** TEXT SHOWN follows **
But from the fatal day of the annexation of Texas, thousands and thousands of honest and intelligent Democrats, though still remaining true to what they believed to be the principles of the party, became alienated from its leaders. From that day, the claims of the party lay lightly, but the sins of the party heavily, upon their souls; and some there were who, like Daniel of old, went into their chambers three times every day, and, throwing open the windows which looked towards the Jerusalem of liberty, prayed aloud to the true God, although within hearing of the wild beasts which had been prepared to devour them.

The Whig party at the north, and particularly in Massachusetts, flourished under the reäction of the Texas fraud. Some of its leaders, it is true, shouted a welcome to Texas, though yet afar off; and, even while she stood outside of the Union, they threw their arms around her blood-besmeared form, hideous as Milton’s picture of Sin, with all her hell-hound progeny of future slave states howling in her womb, and gave her a fraternal embrace; and when the time came, they were also ready to vote men and money,—human blood and human souls,—for the robber atrocities of the Mexican war, which a majority of the House of Representatives in Congress, on motion of Mr. Ashmun, of Massachusetts, declared to be “unnecessarily and unconstitutionally commenced.” My friends, in your observations of men, you will find there are some moral nonentities,—political availabilities though they may be,—who can listen most sanctimoniously to the Saint Stephens, when they prophesy, and then hold the clothes of the Lynchers who stone them to death.
** End of TEXT SHOWN **
WORK INSTRUCTION 1: Reproduce the passage on the annexation of Texas from "But from the" to "to devour them.".
WORK INSTRUCTION 2: Decide whether each statement agrees with the passage on the annexation of Texas, answering yes or no and quoting the words that settle it: (a) The Whig party in Massachusetts declined in the aftermath of the Texas fraud. (b) A majority of the House of Representatives, on Mr. Ashmun's motion, declared the Mexican war to have been begun unnecessarily and unconstitutionally. (c) After the annexation of Texas, many Democrats gave up what they believed to be the principles of their party.
The listing comes from a separate source and has no connection to the passage on the annexation of Texas.
** RECORDED INFORMATION follows **
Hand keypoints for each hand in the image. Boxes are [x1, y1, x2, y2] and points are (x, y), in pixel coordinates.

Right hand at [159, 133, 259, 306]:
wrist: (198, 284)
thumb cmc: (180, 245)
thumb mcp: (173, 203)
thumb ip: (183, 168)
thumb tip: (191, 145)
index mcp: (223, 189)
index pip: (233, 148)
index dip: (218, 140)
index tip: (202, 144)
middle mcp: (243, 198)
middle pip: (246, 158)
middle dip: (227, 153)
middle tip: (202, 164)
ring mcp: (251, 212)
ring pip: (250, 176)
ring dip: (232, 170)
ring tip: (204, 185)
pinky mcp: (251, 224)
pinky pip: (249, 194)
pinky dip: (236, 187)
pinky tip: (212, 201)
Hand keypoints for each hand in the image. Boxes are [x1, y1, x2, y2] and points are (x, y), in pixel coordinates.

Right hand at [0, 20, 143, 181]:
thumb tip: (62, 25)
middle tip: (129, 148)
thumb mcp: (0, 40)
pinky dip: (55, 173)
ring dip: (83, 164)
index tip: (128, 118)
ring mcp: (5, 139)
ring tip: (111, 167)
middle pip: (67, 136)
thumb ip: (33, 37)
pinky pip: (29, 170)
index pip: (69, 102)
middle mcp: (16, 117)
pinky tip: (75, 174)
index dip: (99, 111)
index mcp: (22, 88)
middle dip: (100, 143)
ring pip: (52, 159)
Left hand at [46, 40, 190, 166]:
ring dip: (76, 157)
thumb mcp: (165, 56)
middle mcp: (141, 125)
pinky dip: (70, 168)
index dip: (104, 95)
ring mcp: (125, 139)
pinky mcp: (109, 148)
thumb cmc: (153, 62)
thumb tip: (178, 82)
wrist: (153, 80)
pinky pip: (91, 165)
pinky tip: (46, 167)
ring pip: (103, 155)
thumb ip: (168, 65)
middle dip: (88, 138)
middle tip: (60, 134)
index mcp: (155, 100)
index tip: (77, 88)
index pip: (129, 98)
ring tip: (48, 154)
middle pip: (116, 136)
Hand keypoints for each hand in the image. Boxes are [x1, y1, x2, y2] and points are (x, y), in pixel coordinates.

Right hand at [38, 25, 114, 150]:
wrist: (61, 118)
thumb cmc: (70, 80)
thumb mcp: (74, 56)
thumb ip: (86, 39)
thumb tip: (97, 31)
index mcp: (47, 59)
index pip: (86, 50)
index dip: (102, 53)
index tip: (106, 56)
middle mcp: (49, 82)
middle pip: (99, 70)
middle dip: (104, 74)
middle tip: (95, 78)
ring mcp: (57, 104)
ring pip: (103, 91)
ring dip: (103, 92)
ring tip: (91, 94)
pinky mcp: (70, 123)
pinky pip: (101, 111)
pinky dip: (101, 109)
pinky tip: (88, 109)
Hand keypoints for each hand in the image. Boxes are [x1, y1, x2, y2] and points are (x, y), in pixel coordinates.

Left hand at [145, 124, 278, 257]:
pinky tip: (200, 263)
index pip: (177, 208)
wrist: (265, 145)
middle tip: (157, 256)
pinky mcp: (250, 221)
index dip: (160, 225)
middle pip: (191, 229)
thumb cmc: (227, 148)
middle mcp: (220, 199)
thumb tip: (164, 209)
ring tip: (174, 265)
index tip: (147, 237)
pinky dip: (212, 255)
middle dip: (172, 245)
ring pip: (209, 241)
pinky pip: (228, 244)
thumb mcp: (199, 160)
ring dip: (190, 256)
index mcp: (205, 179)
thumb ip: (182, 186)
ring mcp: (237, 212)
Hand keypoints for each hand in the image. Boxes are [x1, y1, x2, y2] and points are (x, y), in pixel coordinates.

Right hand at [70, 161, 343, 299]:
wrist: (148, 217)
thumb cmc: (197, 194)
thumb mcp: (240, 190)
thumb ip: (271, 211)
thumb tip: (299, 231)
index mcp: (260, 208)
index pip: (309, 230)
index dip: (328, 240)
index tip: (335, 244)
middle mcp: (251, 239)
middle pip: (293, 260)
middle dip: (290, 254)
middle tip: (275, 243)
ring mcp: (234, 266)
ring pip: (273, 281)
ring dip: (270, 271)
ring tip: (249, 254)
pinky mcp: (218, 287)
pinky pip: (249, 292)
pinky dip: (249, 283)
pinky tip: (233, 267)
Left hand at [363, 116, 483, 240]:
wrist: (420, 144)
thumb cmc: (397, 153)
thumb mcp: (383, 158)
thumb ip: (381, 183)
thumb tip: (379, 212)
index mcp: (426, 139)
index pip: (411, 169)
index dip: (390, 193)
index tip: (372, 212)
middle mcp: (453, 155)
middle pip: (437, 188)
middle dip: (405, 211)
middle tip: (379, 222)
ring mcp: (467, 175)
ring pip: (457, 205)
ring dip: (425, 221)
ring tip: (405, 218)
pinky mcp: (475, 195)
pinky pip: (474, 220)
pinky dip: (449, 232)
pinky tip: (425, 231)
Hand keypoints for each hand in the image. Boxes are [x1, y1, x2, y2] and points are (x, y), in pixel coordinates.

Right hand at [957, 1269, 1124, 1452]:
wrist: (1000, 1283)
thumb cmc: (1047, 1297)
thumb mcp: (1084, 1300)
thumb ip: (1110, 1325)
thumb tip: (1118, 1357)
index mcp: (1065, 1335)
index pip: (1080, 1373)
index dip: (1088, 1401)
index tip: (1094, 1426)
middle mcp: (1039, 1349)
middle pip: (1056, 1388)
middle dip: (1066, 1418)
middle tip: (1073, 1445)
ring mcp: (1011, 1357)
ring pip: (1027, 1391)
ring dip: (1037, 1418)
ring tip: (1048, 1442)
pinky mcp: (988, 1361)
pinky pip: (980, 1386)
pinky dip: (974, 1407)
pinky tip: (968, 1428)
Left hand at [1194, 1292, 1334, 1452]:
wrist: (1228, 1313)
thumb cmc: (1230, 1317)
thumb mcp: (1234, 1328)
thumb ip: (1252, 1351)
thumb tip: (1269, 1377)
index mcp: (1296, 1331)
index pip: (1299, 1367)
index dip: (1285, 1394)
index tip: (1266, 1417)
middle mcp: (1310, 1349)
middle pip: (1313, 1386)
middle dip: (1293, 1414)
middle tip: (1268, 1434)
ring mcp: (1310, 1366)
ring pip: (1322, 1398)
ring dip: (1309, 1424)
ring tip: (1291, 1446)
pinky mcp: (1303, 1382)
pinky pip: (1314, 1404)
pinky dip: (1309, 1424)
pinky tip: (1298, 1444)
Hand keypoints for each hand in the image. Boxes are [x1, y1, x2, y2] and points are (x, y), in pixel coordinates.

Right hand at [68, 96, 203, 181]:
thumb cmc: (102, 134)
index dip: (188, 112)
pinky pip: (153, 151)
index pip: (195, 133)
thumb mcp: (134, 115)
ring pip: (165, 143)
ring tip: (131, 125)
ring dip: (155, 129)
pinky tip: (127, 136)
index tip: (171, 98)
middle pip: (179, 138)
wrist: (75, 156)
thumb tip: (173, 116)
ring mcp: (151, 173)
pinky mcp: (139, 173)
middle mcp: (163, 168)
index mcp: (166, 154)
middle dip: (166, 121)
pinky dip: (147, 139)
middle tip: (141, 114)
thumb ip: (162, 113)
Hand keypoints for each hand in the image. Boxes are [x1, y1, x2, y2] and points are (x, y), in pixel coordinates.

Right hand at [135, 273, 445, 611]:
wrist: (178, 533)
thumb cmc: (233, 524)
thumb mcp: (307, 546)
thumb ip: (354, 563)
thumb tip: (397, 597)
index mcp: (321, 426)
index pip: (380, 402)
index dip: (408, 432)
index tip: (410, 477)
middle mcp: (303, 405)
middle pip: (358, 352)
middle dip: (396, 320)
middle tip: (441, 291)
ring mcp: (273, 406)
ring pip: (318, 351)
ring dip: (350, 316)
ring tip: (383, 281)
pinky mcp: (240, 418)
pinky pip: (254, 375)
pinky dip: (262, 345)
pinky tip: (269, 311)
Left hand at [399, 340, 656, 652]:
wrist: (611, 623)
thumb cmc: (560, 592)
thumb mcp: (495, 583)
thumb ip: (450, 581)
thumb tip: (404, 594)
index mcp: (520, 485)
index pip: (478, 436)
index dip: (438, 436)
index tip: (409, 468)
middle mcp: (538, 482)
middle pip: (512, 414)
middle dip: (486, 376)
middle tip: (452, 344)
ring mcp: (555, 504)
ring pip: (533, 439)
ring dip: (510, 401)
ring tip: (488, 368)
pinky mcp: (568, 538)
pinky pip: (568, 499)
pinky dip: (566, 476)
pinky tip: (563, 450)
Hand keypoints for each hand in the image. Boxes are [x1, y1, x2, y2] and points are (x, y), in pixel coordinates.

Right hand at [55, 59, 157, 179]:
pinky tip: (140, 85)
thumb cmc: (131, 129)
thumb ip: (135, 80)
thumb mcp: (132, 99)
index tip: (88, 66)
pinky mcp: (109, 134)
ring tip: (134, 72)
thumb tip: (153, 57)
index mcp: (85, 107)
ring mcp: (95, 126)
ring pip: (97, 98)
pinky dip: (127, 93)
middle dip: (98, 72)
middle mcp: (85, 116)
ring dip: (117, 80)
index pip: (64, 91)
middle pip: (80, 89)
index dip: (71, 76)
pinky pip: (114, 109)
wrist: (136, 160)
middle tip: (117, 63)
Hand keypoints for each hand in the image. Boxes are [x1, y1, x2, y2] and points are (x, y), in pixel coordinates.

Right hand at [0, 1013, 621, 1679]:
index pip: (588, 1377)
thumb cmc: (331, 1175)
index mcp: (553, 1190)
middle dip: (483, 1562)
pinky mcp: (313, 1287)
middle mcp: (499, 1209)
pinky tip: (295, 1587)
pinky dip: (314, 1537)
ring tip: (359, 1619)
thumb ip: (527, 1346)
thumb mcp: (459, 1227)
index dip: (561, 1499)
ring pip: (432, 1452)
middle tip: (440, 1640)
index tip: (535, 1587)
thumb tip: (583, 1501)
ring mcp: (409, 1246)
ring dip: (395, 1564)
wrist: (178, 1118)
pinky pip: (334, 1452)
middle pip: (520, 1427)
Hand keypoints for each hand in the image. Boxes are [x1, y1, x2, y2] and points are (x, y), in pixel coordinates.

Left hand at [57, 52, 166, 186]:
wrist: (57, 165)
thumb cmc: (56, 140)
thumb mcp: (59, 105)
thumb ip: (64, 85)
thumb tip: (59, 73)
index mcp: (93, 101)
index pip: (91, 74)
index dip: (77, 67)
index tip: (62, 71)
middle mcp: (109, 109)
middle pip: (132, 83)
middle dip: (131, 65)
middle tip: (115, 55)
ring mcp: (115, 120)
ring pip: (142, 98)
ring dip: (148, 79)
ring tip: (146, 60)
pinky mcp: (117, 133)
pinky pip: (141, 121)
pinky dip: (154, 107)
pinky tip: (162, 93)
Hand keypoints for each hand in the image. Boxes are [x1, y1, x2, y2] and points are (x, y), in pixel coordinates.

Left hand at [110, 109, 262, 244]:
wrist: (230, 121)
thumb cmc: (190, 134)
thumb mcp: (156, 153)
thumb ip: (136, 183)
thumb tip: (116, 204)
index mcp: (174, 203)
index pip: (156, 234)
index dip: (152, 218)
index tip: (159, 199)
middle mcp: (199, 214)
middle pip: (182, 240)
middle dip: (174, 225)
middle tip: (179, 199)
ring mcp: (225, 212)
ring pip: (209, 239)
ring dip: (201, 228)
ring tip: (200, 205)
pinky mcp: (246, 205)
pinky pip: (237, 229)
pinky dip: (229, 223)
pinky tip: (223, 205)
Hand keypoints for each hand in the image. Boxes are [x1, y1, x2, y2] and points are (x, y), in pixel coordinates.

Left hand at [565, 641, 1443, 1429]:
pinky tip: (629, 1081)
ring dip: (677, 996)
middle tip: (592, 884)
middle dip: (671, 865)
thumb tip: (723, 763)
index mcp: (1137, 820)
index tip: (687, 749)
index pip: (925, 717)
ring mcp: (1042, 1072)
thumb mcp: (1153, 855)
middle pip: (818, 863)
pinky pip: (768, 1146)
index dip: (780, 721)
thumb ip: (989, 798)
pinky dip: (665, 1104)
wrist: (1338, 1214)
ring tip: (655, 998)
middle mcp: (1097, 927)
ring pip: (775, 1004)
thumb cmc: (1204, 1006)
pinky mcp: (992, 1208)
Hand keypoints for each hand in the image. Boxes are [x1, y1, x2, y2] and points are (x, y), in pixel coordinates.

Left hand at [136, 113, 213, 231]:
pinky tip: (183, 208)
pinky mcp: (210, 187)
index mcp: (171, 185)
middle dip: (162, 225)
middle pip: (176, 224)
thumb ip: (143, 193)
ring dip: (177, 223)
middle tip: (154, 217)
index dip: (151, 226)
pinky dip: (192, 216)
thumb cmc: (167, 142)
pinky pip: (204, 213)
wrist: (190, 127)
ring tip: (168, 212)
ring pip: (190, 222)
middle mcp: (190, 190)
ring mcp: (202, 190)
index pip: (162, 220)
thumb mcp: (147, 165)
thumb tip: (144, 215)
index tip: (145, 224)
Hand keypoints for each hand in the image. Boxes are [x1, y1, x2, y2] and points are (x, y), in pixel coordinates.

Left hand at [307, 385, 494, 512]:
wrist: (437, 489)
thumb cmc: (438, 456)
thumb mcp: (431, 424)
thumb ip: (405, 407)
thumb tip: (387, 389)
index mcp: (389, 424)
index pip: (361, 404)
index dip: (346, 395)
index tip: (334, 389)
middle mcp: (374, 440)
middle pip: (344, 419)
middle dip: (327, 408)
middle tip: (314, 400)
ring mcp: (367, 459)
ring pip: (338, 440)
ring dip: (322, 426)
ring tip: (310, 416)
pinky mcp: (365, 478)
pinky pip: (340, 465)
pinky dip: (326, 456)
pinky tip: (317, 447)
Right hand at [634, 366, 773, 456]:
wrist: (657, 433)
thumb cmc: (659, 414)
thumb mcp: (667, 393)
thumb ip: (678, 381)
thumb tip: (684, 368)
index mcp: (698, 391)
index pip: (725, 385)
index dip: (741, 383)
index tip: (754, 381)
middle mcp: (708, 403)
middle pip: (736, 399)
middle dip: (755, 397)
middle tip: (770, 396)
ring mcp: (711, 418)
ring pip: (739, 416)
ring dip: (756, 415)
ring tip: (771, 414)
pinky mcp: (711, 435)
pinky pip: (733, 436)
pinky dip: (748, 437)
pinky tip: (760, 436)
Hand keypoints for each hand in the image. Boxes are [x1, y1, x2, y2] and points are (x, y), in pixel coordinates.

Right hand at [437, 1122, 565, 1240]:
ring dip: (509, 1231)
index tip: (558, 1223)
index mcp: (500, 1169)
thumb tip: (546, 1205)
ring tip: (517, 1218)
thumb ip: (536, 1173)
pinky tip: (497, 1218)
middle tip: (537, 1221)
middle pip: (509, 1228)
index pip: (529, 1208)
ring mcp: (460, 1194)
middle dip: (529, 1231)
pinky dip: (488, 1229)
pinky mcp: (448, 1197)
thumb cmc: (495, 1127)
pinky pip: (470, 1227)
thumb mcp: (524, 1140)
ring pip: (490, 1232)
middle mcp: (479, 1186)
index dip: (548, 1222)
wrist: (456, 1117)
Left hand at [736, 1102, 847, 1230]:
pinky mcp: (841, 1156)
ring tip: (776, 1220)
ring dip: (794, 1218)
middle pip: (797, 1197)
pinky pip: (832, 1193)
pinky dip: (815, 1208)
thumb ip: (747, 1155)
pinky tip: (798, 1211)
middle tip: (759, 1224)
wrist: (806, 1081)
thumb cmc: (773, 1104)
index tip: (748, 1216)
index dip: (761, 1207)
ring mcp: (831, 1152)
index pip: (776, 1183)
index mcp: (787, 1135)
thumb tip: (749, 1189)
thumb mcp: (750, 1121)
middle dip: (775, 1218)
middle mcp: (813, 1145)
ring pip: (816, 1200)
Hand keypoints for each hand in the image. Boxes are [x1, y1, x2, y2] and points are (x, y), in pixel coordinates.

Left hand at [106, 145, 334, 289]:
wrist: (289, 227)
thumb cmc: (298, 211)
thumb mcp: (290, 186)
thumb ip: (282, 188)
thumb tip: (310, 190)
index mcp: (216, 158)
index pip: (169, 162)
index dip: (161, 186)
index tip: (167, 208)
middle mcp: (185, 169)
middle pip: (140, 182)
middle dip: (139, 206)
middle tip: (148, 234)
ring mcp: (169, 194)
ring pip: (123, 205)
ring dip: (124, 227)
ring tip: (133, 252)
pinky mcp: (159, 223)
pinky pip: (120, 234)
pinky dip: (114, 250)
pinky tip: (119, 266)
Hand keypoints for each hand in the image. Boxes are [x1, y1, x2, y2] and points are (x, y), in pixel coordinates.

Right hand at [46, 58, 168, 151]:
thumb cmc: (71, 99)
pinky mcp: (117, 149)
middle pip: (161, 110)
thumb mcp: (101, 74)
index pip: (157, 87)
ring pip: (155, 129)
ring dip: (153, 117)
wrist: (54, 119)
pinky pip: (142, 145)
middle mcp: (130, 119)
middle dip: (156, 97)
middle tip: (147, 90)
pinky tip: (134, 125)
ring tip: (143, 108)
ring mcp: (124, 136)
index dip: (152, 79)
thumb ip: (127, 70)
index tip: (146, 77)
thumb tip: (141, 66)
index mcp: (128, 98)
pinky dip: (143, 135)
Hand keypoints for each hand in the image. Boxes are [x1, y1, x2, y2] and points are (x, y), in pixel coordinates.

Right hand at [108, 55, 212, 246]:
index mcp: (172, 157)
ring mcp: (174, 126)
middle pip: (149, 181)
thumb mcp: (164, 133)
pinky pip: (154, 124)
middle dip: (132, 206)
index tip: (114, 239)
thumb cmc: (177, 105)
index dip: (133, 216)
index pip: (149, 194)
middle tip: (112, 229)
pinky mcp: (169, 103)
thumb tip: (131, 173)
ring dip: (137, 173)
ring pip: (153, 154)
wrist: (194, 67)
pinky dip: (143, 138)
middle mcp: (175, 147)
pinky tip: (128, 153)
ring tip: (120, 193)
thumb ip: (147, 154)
** End of RECORDED INFORMATION **
REPLY 1:
But from the fatal day of the annexation of Texas, thousands and thousands of honest and intelligent Democrats, though still remaining true to what they believed to be the principles of the party, became alienated from its leaders. From that day, the claims of the party lay lightly, but the sins of the party heavily, upon their souls; and some there were who, like Daniel of old, went into their chambers three times every day, and, throwing open the windows which looked towards the Jerusalem of liberty, prayed aloud to the true God, although within hearing of the wild beasts which had been prepared to devour them.

REPLY 2:
(a) No: "flourished under the reäction of the Texas fraud."
(b) Yes: "a majority of the House of Representatives in Congress, on motion of Mr. Ashmun, of Massachusetts, declared to be “unnecessarily and unconstitutionally commenced.”"
(c) No: "though still remaining true to what they believed to be the principles of the party"